A previously overlooked peptide, designated P3, may play a significant role in the development of Alzheimer’s disease, according to research from the University of California, Santa Cruz. The findings, published in a commentary in the journal ChemBioChem, suggest that P3 forms toxic clumps faster than the more widely studied Amyloid beta (Aβ) and could contribute to the disease’s progression.
For decades, Alzheimer’s research has overwhelmingly focused on Aβ, driven by its association with the characteristic brain deposits seen in patients. Billions of dollars have been invested in developing drugs targeting Aβ, yet clinical trials have largely failed to deliver effective treatments, often yielding modest results accompanied by serious side effects like bleeding and stroke.
Jevgenij Raskatov, a biochemist at UC Santa Cruz, argues that the prevailing focus on Aβ may have obscured the potential contribution of P3. “The P3 peptide is, most likely, not the innocent bystander it was commonly thought to be,” Raskatov stated. “There’s still more research to be done. But this could turn Alzheimer’s research on its head.”

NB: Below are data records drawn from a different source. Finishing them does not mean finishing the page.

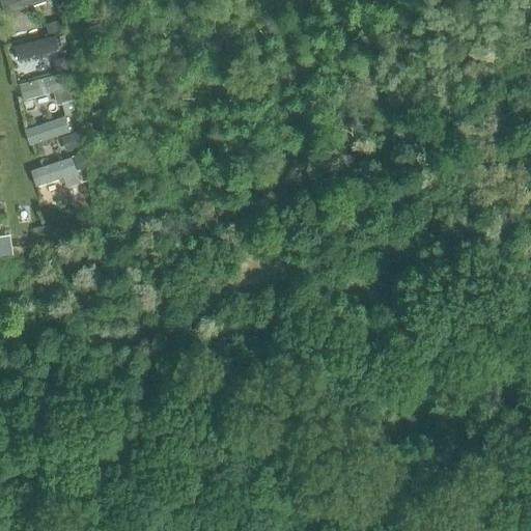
[(1,0),(6,15),(48,0),(1,0)]
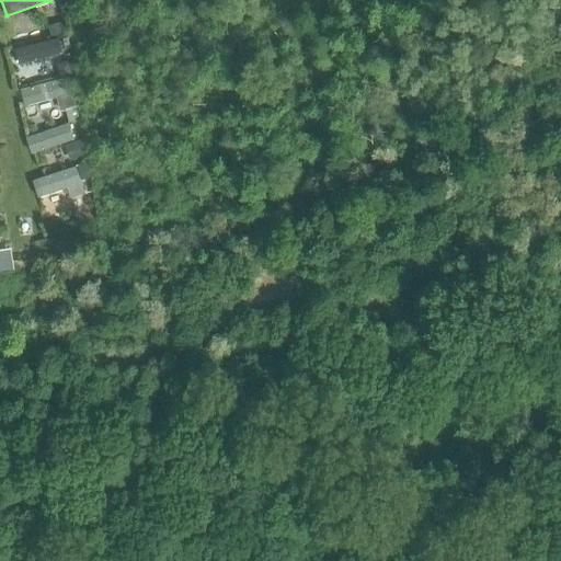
[(60,22),(47,26),(52,37),(64,33),(60,22)]
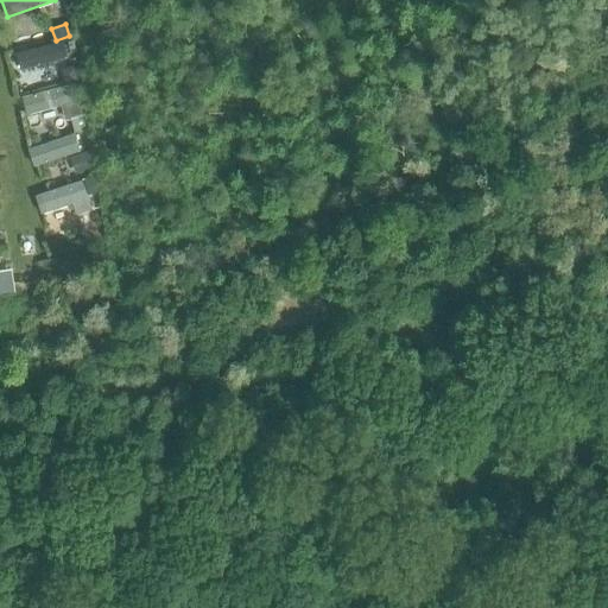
[(21,68),(69,55),(65,38),(18,50),(21,68)]
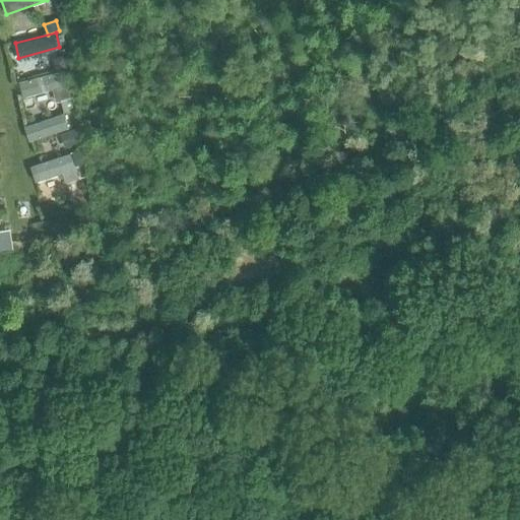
[(62,58),(53,60),(55,70),(65,67),(62,58)]
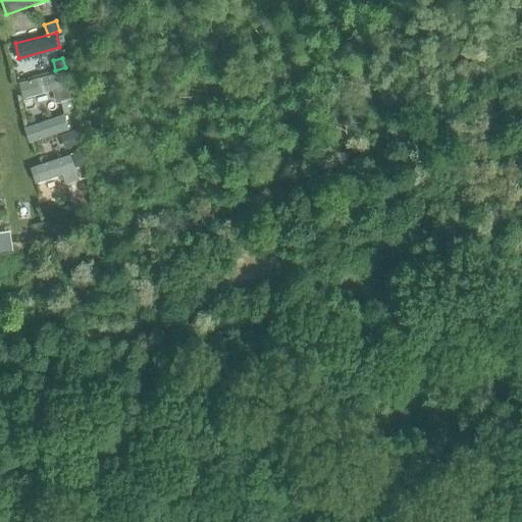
[(74,131),(61,136),(66,149),(77,145),(80,144),(76,135),(74,131)]
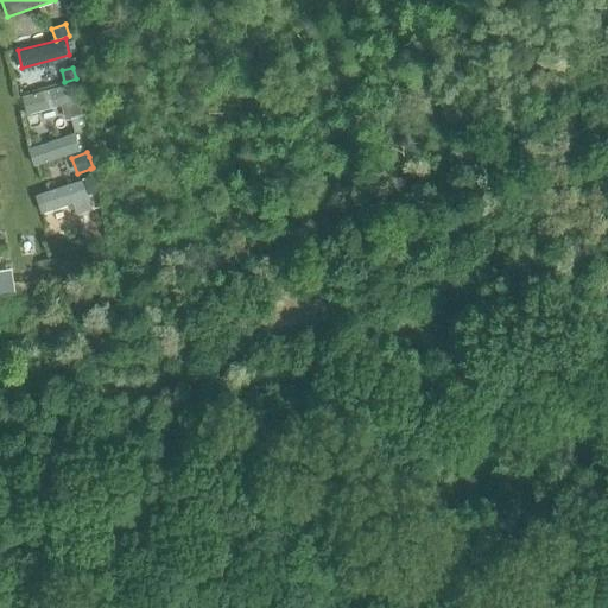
[(92,178),(83,181),(88,195),(94,192),(99,191),(94,177),(92,178)]
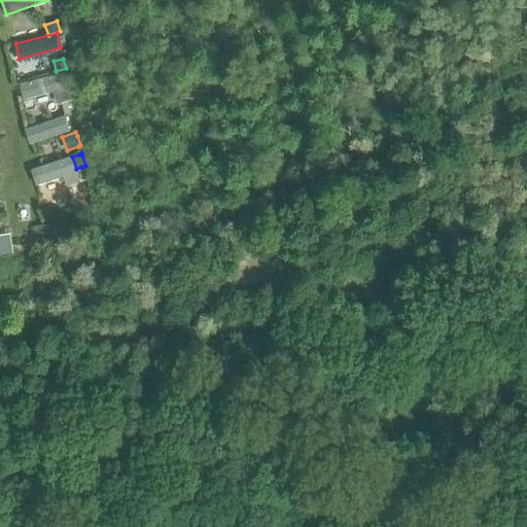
[(30,170),(36,186),(57,178),(59,183),(63,181),(65,186),(79,181),(71,155),(30,170)]
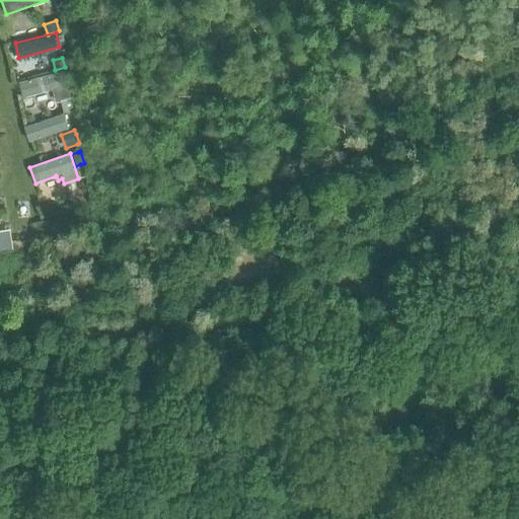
[(10,234),(0,235),(0,249),(12,248),(11,243),(10,234)]
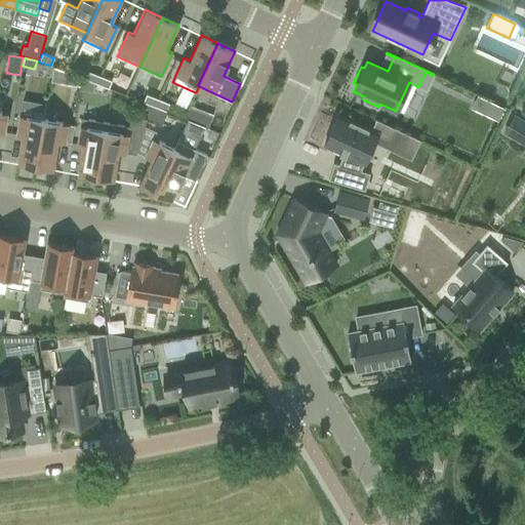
[(96,84),(99,77),(88,72),(85,80),(96,84)]
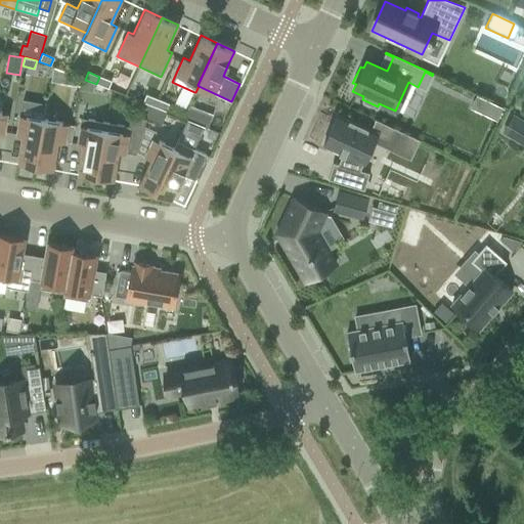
[(82,79),(71,74),(68,82),(79,86),(82,79)]
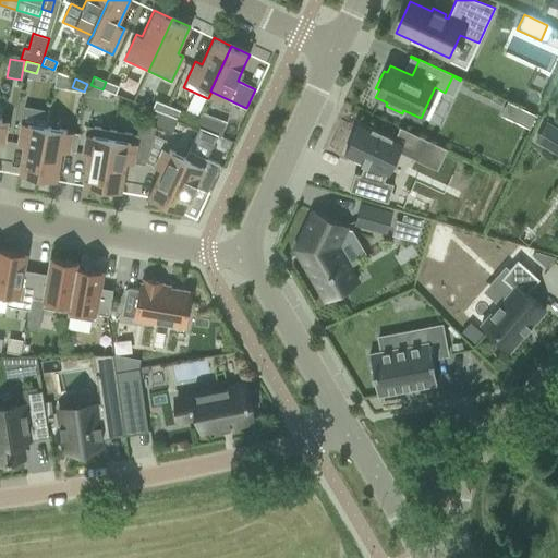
[(119,86),(106,82),(102,89),(116,95),(119,86)]
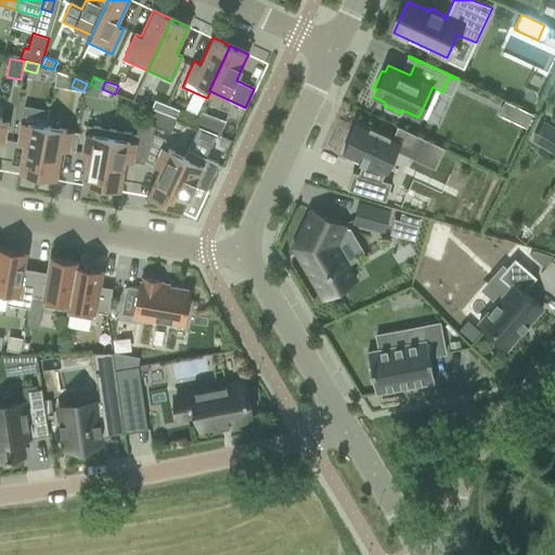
[(87,87),(86,94),(98,97),(99,88),(87,87)]
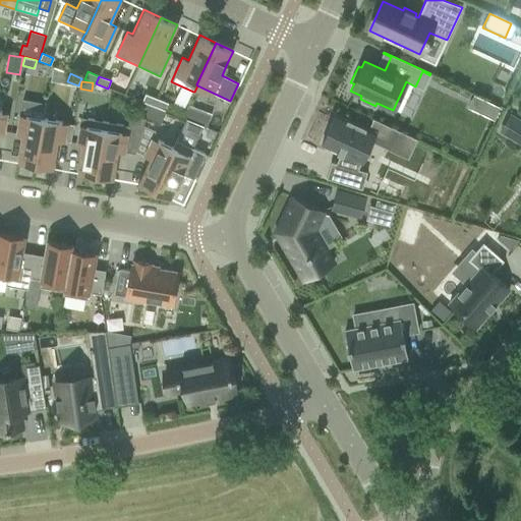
[(154,107),(157,99),(145,94),(141,102),(154,107)]
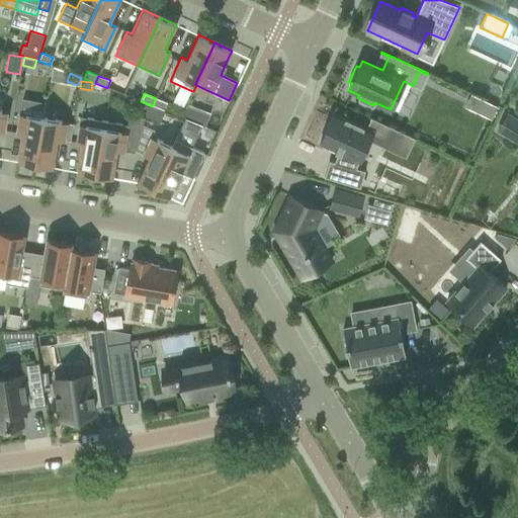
[(156,98),(153,106),(154,106),(164,110),(167,102),(156,98)]
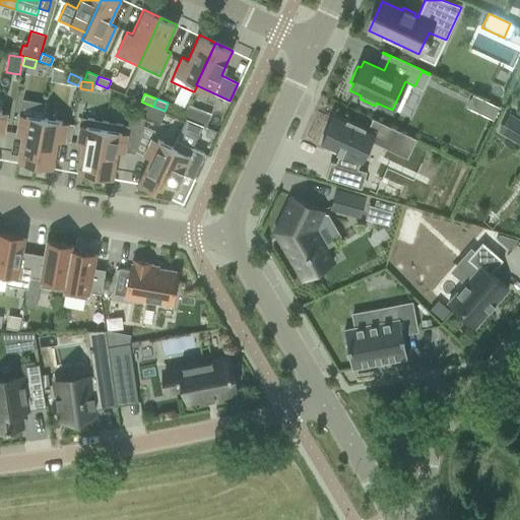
[(17,161),(36,165),(44,119),(46,105),(22,101),(16,133),(22,134),(17,161)]
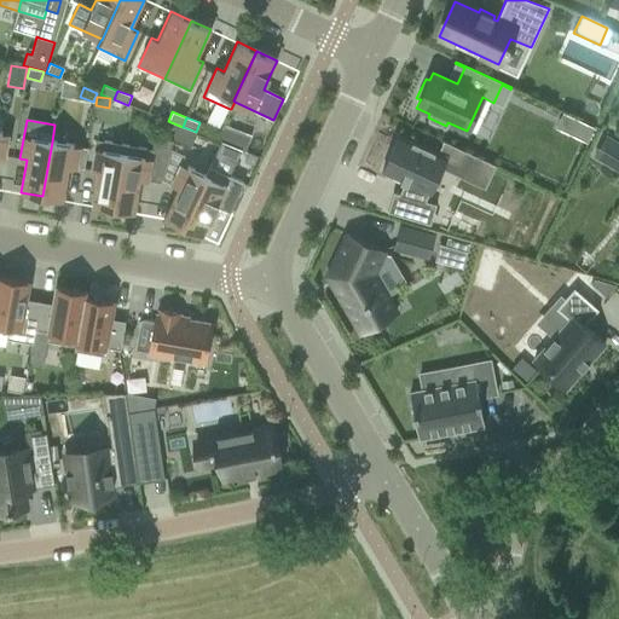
[(578,121),(572,136),(586,142),(593,128),(578,121)]
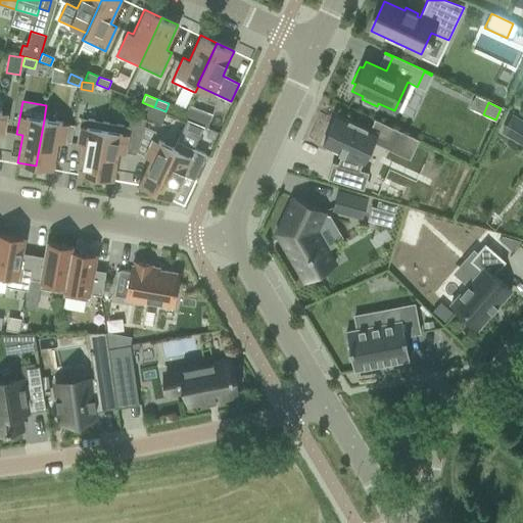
[(155,107),(150,120),(161,125),(167,111),(165,111),(155,107)]
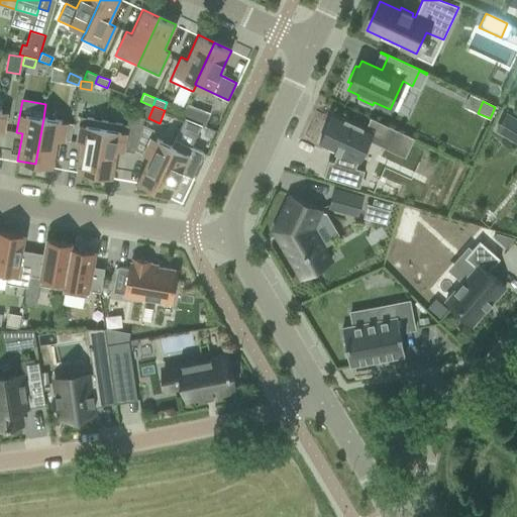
[(332,114),(318,143),(338,151),(333,163),(328,161),(323,178),(359,188),(364,171),(355,169),(358,162),(371,136),(387,143),(394,129),(371,118),(365,129),(332,114)]
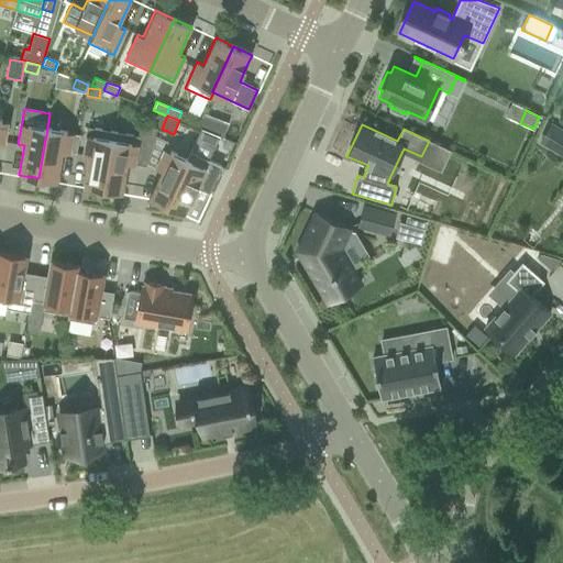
[(113,132),(103,189),(123,192),(128,164),(134,165),(146,167),(157,129),(140,127),(139,136),(113,132)]
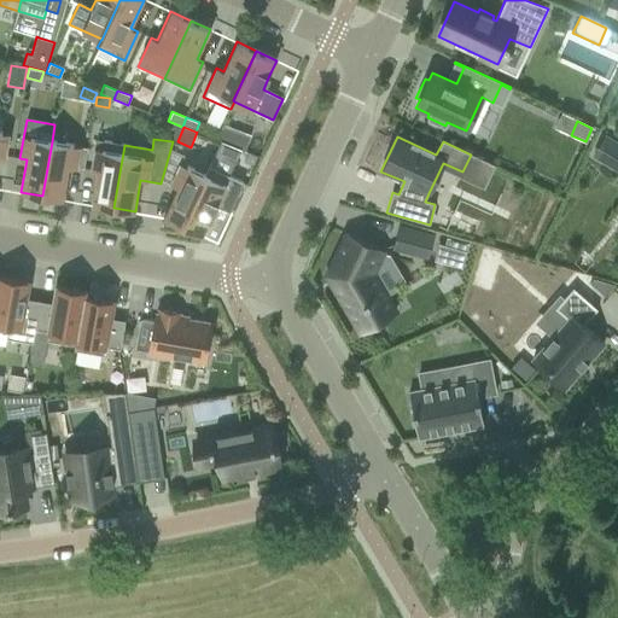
[(114,208),(124,145),(97,140),(91,172),(98,173),(92,204),(114,208)]
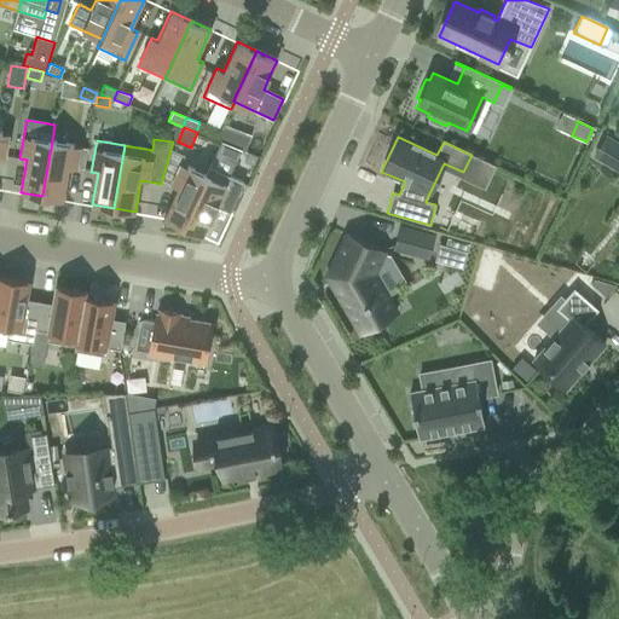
[(80,146),(52,142),(42,196),(64,200),(69,167),(76,168),(80,146)]
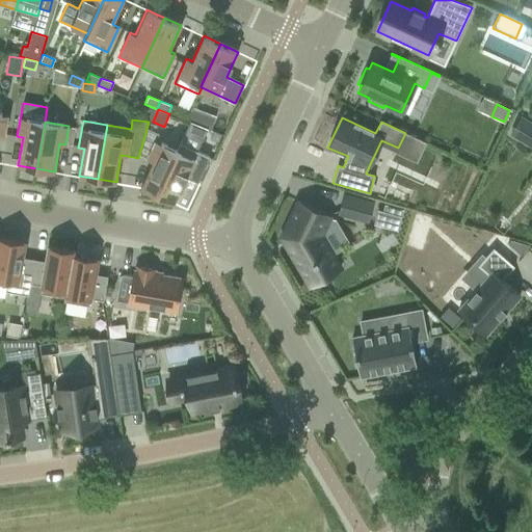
[(178,152),(177,151),(155,141),(147,159),(152,161),(140,186),(158,194),(178,152)]
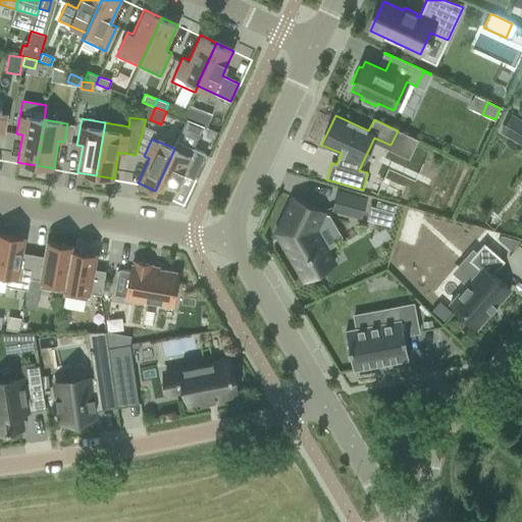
[(176,142),(173,148),(174,149),(155,191),(171,199),(176,187),(177,187),(184,173),(194,178),(205,155),(176,142)]
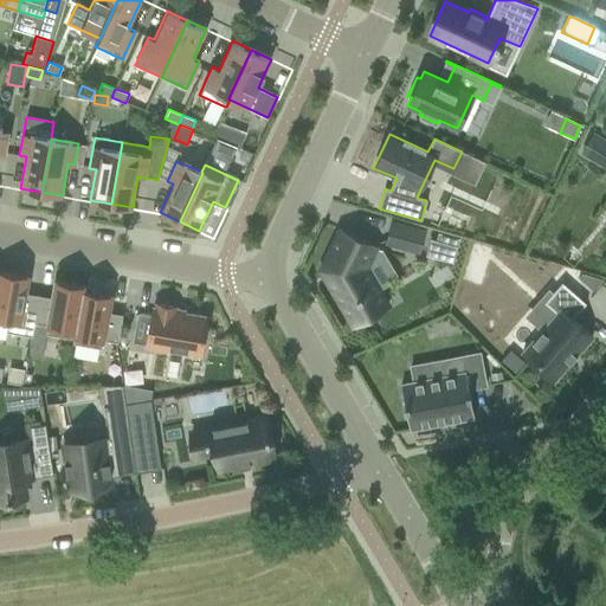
[(392,224),(386,243),(419,252),(424,232),(392,224)]
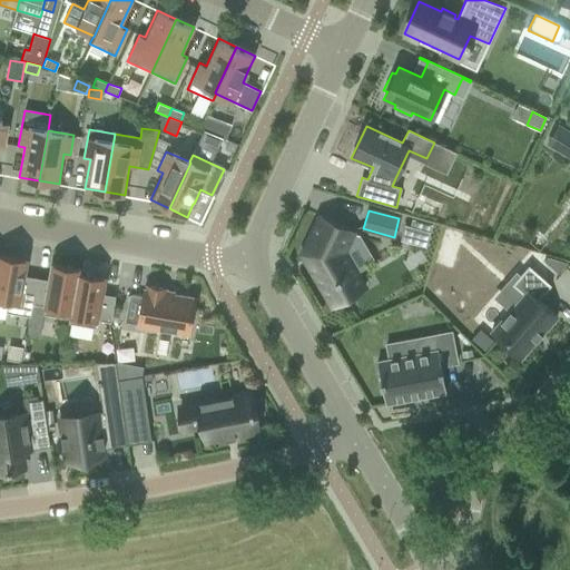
[(353,232),(318,216),(301,254),(332,306),(364,287),(343,252),(353,232)]
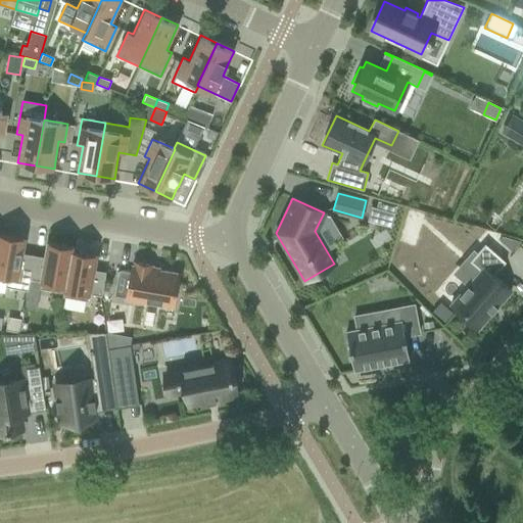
[(377,202),(375,208),(376,208),(393,214),(395,207),(377,202)]
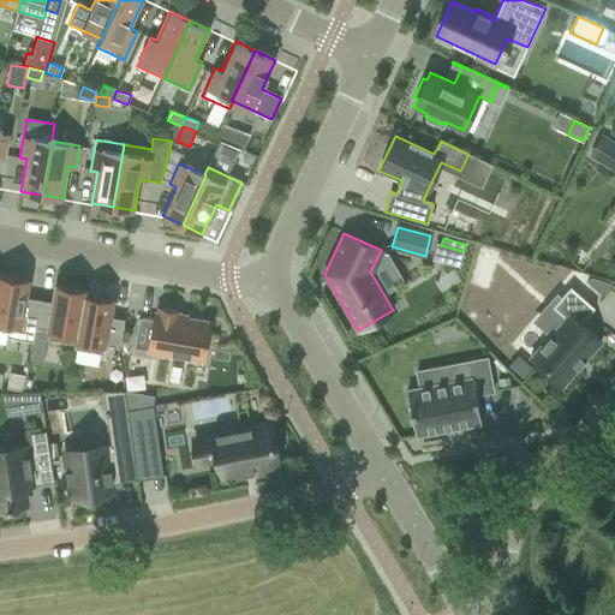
[(436,244),(433,258),(439,260),(442,245),(441,245),(436,244)]
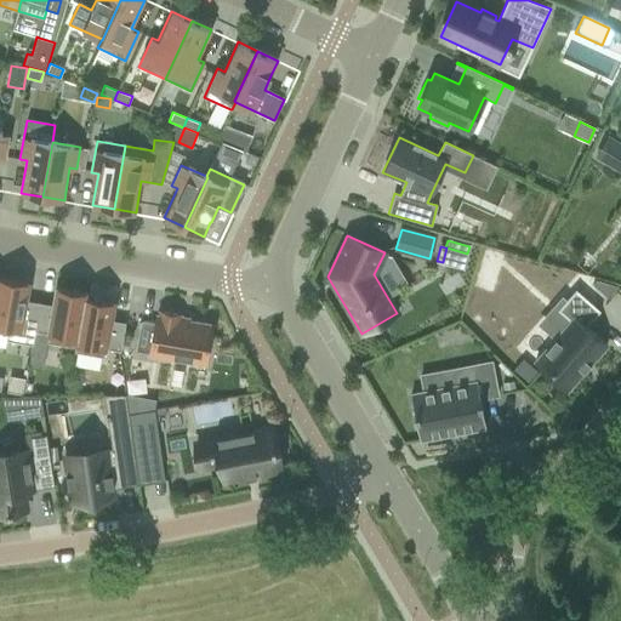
[(0,278),(0,325),(9,326),(6,340),(33,345),(35,331),(34,331),(39,302),(26,300),(28,284),(0,278)]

Raskatov’s research, along with studies by others, demonstrates that P3 readily forms oligomers and fibrils – structures associated with neurotoxicity. P3 may interact with Aβ, influencing its accumulation and toxicity. A paper published in PubMed, authored by Raskatov, explicitly calls for a revision of the amyloid cascade hypothesis to include P3/Amyloid alpha (Aα).
Previous assumptions held that P3 was harmless and water-soluble, dissolving without causing damage. Raskatov challenged this assumption, initiating a five-year investigation that revealed P3’s capacity to form damaging deposits in the brain, potentially even more rapidly than Aβ.
David Teplow, a colleague at the University of California, Los Angeles, emphasized the need for a reorientation in Alzheimer’s research. “This reevaluation has far-reaching consequences both for basic research and clinical research into the causes and treatment of Alzheimer’s disease,” Teplow said.
The discovery of P3’s potential role comes as over 400 clinical trials targeting Alzheimer’s have largely failed to produce effective therapies. The findings suggest a need to broaden the scope of investigation beyond Aβ and consider the contribution of this previously neglected peptide.